Question

Although I already got an answer, I'll start a small bounty on this one. As the answer is that it is impossible, I'm searching for an alternative solution or some other suggestion.

I'm making a very customized editor using the HTML designMode. In one situation, I want the default action of a keypress be accomplished twice when pressing the actual key once. In this case, I am talking about the DOWN key (keyCode 40). When pressing that, I want to skip one line, putting the cursor (|) on the next. Like:

First li|ne
Second line
The third line

After pressing the down arrow key:

First line
Second line
The third| line

I have tried setting up keypress events programmatically, having them trigged by JavaScript, but that does not happen to move the cursor. Any ideas on how to do this?

Was it helpful?

Solution

You won't be able to do this in a sensible way.
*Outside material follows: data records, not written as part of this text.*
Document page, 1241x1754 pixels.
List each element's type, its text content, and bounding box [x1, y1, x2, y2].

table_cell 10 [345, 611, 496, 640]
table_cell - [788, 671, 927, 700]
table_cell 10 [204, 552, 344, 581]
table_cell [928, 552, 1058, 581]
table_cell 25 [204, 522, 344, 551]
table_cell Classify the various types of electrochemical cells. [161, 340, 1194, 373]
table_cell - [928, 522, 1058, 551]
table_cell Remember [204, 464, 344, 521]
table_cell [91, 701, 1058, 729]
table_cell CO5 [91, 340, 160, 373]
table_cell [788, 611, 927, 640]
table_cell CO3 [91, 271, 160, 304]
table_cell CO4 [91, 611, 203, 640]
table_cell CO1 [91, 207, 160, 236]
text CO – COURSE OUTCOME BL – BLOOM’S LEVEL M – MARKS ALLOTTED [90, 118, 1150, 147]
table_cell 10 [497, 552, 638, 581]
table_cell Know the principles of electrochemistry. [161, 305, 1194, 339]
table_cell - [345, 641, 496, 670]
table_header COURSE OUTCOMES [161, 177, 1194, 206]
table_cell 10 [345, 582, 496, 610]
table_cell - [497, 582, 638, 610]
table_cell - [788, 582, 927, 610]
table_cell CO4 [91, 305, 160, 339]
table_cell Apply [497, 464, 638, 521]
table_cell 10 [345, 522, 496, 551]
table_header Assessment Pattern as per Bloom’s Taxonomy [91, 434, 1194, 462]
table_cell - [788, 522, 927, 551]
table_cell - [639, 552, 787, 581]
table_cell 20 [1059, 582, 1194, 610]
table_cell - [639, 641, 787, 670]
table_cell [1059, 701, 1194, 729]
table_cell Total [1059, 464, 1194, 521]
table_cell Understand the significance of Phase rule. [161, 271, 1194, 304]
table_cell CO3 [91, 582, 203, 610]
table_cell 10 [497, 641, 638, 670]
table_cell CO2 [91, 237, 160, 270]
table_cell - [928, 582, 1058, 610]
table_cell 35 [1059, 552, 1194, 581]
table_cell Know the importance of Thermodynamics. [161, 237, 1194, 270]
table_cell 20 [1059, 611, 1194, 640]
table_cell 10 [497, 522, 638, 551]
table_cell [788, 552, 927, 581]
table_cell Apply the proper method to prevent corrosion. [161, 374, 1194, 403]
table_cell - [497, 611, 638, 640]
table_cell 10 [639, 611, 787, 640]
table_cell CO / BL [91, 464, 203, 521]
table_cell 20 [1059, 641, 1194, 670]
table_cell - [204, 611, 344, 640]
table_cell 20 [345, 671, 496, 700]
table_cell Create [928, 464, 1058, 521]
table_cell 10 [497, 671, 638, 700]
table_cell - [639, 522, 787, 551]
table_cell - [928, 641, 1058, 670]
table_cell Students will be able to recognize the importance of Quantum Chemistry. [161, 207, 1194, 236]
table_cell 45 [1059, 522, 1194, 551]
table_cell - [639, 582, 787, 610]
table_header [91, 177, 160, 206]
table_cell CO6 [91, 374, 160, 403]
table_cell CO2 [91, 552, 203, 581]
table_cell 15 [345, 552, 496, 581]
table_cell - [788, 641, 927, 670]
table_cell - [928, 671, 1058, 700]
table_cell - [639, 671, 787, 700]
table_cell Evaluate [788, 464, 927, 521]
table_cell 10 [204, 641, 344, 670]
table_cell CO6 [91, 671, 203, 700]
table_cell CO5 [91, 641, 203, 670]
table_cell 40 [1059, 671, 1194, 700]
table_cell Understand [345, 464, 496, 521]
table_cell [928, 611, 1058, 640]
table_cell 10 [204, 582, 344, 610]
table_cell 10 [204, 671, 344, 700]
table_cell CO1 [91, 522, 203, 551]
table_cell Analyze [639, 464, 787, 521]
The only way to move the caret programmatically in non-IE browsers is by using the browser's Selection object, which has no mechanism for emulating a down arrow keypress.

OTHER TIPS

You could do it with a combination of a few techniques. The first would be a function to move the cursor to an arbitrary position in a text area:

function setCaretPosition(elemId, caretPos) {
    var elem = document.getElementById(elemId);

    if(elem != null) {
        if(elem.createTextRange) {
            var range = elem.createTextRange();
            range.move('character', caretPos);
            range.select();
        }
        else {
            if(elem.selectionStart) {
                elem.focus();
                elem.setSelectionRange(caretPos, caretPos);
            }
            else
                elem.focus();
        }
    }
}

The above code is from this blog post, which I had to use the google cache to view. Next you'd need to find the current cursor position in the textarea.

Finally, using the current cursor position, you could get the indexOf() the carriage returns in relation to your cursor position and use that to move your cursor down 2 lines.

Pretty it ain't, but it should work.